- _WHAT TO PRODUCE_: Reproduce the data verbatim, beginning with its first line and continuing through the line that contains "koupila podnik na výrobu nitrocelulózy a celý", with that line included.

----- EXCERPTED RECORDS -----

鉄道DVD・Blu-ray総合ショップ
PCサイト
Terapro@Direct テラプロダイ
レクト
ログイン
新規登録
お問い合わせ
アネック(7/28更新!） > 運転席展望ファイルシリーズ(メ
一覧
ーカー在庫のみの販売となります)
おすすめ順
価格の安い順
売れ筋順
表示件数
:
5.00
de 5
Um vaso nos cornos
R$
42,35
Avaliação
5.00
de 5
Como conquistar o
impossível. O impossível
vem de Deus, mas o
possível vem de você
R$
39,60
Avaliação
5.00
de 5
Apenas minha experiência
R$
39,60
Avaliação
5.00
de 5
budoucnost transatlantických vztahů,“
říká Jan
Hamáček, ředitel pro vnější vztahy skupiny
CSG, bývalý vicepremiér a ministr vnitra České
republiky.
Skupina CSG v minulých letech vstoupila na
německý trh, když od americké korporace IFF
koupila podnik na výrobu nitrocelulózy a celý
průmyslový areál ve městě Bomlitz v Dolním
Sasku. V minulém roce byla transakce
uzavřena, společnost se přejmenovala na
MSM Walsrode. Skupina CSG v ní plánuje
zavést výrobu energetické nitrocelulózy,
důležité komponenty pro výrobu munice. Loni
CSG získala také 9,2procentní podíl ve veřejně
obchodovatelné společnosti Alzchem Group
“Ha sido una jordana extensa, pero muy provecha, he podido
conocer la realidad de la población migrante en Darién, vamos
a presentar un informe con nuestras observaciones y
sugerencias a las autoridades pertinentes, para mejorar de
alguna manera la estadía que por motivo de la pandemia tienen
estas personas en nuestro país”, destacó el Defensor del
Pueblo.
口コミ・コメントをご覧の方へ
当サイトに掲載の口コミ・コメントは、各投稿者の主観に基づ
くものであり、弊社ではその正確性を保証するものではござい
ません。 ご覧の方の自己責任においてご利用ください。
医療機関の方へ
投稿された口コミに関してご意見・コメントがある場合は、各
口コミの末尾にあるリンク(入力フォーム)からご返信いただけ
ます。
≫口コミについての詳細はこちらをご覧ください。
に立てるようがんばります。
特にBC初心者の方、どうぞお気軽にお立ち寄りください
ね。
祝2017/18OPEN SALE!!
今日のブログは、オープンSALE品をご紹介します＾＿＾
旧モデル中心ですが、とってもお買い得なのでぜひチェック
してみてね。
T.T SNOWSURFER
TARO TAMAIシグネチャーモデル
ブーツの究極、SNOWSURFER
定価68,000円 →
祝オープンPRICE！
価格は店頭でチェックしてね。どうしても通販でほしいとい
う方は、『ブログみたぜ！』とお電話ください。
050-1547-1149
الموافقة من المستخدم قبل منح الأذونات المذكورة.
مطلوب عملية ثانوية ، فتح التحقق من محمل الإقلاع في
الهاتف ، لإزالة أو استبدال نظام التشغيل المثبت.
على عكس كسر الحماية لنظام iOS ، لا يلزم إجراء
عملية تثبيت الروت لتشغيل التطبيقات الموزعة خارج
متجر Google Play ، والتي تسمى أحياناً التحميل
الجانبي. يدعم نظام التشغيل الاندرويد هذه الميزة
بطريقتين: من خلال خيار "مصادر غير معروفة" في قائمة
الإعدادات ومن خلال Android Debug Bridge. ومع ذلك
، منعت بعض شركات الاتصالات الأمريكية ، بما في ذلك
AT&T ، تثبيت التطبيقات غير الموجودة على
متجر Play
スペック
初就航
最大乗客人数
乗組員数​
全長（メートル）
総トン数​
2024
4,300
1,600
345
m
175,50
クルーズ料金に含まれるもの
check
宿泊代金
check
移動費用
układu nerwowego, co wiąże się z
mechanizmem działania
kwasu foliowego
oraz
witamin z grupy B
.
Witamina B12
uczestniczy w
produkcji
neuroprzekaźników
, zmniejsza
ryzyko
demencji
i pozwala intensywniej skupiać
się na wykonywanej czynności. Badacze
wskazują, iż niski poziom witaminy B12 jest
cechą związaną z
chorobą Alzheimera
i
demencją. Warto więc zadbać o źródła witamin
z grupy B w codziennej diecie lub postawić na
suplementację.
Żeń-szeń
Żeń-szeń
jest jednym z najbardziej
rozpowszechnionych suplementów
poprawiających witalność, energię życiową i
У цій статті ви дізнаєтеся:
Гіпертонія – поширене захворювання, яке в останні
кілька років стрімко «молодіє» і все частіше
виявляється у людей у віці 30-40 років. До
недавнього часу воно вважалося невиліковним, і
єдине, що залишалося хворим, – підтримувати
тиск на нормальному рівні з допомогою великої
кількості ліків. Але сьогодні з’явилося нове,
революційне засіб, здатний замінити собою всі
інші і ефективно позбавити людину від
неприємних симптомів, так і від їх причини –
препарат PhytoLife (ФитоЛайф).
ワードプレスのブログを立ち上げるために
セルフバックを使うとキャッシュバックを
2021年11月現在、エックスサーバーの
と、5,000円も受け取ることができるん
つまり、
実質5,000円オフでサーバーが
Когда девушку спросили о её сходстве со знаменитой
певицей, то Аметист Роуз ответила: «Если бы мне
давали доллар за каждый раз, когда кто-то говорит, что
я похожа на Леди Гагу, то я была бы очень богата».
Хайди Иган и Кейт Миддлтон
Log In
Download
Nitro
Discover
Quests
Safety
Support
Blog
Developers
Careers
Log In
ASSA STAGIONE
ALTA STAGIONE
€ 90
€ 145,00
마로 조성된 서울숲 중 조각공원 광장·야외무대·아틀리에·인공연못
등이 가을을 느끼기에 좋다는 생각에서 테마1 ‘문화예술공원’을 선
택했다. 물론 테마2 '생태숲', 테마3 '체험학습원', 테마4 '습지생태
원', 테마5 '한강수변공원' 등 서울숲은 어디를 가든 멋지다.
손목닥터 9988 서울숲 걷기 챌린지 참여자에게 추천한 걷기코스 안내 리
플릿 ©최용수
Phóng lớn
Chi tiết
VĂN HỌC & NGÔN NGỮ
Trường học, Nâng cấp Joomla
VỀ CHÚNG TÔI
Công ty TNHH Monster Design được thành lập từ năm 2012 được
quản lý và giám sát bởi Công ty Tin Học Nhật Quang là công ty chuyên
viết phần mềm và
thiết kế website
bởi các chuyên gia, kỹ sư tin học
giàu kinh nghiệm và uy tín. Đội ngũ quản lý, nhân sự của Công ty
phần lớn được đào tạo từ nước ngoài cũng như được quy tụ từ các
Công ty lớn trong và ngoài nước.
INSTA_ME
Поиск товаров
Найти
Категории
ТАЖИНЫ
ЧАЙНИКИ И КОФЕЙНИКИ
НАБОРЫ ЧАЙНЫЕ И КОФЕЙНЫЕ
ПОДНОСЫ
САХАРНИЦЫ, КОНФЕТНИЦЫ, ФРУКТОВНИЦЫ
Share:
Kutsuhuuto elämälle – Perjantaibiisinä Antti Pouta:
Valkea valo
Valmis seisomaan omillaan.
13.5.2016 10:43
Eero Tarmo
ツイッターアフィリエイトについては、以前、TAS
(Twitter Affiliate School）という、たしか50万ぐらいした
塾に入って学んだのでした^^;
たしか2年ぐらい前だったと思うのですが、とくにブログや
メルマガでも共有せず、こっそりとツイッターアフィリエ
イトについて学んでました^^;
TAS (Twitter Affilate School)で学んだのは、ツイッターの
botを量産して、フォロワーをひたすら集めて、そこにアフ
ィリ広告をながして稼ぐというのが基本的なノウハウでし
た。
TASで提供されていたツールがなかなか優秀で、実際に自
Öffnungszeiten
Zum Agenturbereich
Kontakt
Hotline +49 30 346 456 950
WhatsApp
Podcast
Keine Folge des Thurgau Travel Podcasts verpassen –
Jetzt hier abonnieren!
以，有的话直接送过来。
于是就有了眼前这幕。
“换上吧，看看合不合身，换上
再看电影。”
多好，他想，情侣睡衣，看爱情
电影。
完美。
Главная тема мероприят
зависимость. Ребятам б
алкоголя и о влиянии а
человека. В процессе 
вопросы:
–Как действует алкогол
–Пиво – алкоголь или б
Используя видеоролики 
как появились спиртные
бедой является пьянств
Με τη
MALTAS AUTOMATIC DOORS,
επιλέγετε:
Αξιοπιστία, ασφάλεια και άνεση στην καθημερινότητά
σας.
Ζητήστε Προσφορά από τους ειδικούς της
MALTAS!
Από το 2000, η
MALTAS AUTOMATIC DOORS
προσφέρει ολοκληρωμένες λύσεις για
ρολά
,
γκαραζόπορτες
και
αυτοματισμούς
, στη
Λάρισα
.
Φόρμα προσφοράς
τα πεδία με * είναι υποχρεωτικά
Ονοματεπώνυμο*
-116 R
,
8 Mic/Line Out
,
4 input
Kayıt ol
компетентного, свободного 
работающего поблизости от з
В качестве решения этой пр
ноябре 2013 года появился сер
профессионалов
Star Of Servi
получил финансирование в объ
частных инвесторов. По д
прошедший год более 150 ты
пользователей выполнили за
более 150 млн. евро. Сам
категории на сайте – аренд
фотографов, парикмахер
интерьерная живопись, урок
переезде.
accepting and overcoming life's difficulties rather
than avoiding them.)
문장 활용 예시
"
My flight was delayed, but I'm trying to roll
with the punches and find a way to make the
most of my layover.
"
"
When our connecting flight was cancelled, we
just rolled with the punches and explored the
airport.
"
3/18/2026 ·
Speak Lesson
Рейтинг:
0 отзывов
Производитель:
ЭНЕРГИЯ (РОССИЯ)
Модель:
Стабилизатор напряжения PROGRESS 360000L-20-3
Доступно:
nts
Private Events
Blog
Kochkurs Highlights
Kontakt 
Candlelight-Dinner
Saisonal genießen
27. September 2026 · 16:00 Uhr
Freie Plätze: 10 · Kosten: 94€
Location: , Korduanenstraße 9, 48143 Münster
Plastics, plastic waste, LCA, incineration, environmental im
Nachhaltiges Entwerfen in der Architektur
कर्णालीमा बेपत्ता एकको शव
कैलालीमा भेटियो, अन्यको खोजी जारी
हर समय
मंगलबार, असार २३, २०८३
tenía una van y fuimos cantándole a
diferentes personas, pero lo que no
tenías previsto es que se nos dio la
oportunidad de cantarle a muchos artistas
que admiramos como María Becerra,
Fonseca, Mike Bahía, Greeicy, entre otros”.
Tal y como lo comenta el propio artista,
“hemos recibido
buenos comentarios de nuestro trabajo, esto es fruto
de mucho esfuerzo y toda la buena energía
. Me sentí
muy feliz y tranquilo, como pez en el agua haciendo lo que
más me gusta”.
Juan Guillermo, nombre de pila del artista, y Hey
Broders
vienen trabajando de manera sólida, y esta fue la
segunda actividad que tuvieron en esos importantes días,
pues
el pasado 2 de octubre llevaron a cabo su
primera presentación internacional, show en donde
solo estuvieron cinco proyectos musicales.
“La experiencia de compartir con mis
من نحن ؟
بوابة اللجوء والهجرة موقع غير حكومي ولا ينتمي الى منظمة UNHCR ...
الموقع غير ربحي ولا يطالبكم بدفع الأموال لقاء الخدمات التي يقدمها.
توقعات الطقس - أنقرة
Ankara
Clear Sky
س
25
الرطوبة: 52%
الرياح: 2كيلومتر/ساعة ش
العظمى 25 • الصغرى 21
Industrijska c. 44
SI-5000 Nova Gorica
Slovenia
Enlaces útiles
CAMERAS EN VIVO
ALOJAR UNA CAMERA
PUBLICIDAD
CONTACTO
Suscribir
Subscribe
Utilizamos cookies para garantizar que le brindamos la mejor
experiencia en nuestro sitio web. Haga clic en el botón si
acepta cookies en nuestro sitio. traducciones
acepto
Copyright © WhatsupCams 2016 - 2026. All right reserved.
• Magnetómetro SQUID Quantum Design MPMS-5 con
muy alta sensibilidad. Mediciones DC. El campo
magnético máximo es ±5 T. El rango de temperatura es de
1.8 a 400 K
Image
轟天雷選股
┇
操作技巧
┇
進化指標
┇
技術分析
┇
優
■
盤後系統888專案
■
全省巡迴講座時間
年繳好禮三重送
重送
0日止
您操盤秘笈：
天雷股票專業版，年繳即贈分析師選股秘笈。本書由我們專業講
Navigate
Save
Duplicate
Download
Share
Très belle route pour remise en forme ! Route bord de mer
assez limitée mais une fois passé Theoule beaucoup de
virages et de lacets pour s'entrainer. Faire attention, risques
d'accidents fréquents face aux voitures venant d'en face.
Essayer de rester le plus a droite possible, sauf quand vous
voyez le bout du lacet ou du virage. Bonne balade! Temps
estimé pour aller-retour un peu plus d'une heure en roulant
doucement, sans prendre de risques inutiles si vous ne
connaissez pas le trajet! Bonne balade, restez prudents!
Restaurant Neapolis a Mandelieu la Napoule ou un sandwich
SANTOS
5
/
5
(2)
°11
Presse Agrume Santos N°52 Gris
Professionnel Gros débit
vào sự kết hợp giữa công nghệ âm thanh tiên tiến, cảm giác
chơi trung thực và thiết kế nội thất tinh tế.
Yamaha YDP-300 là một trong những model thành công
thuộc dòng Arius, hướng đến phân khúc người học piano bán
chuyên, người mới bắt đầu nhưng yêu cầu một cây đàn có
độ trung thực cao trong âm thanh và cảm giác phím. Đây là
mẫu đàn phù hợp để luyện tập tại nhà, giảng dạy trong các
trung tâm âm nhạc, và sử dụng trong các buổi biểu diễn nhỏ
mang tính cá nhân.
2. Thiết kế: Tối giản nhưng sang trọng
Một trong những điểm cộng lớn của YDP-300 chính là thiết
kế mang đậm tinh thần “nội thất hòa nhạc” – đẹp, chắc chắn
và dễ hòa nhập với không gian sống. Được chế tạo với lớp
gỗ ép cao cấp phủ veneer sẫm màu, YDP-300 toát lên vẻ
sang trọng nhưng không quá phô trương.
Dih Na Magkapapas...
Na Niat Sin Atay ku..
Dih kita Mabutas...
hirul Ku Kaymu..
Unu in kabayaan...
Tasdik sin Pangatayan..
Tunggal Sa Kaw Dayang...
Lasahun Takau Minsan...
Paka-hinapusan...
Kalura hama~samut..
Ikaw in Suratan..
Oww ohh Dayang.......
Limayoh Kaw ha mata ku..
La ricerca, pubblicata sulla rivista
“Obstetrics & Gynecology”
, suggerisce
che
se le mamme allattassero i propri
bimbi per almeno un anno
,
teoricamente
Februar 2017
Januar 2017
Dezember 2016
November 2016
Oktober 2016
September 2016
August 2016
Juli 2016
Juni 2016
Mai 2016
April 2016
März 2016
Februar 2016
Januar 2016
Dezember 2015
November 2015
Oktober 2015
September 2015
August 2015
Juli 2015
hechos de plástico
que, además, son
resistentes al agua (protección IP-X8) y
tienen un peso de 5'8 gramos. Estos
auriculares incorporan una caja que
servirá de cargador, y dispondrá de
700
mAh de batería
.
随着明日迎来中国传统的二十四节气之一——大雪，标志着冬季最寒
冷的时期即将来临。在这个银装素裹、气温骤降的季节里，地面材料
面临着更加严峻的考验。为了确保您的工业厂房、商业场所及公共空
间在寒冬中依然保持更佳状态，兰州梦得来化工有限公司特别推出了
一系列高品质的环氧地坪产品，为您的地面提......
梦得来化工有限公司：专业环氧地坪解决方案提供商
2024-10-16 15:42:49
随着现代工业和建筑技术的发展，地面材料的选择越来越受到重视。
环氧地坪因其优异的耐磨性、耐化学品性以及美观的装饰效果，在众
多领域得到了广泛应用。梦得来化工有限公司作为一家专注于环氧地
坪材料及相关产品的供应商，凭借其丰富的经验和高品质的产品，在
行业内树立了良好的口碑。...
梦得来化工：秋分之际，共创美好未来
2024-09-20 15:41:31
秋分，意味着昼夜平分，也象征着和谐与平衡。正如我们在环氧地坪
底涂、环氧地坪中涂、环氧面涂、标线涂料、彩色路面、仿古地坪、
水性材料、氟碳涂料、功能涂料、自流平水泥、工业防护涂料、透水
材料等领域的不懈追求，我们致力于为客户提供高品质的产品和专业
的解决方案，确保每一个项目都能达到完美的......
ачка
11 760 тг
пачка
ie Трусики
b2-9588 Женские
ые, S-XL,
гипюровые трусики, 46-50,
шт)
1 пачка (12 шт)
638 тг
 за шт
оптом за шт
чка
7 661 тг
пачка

-----

- _ANSWER TO THE PROBLEM_:
鉄道DVD・Blu-ray総合ショップ
PCサイト
Terapro@Direct テラプロダイ
レクト
ログイン
新規登録
お問い合わせ
アネック(7/28更新!） > 運転席展望ファイルシリーズ(メ
一覧
ーカー在庫のみの販売となります)
おすすめ順
価格の安い順
売れ筋順
表示件数
:
5.00
de 5
Um vaso nos cornos
R$
42,35
Avaliação
5.00
de 5
Como conquistar o
impossível. O impossível
vem de Deus, mas o
possível vem de você
R$
39,60
Avaliação
5.00
de 5
Apenas minha experiência
R$
39,60
Avaliação
5.00
de 5
budoucnost transatlantických vztahů,“
říká Jan
Hamáček, ředitel pro vnější vztahy skupiny
CSG, bývalý vicepremiér a ministr vnitra České
republiky.
Skupina CSG v minulých letech vstoupila na
německý trh, když od americké korporace IFF
koupila podnik na výrobu nitrocelulózy a celý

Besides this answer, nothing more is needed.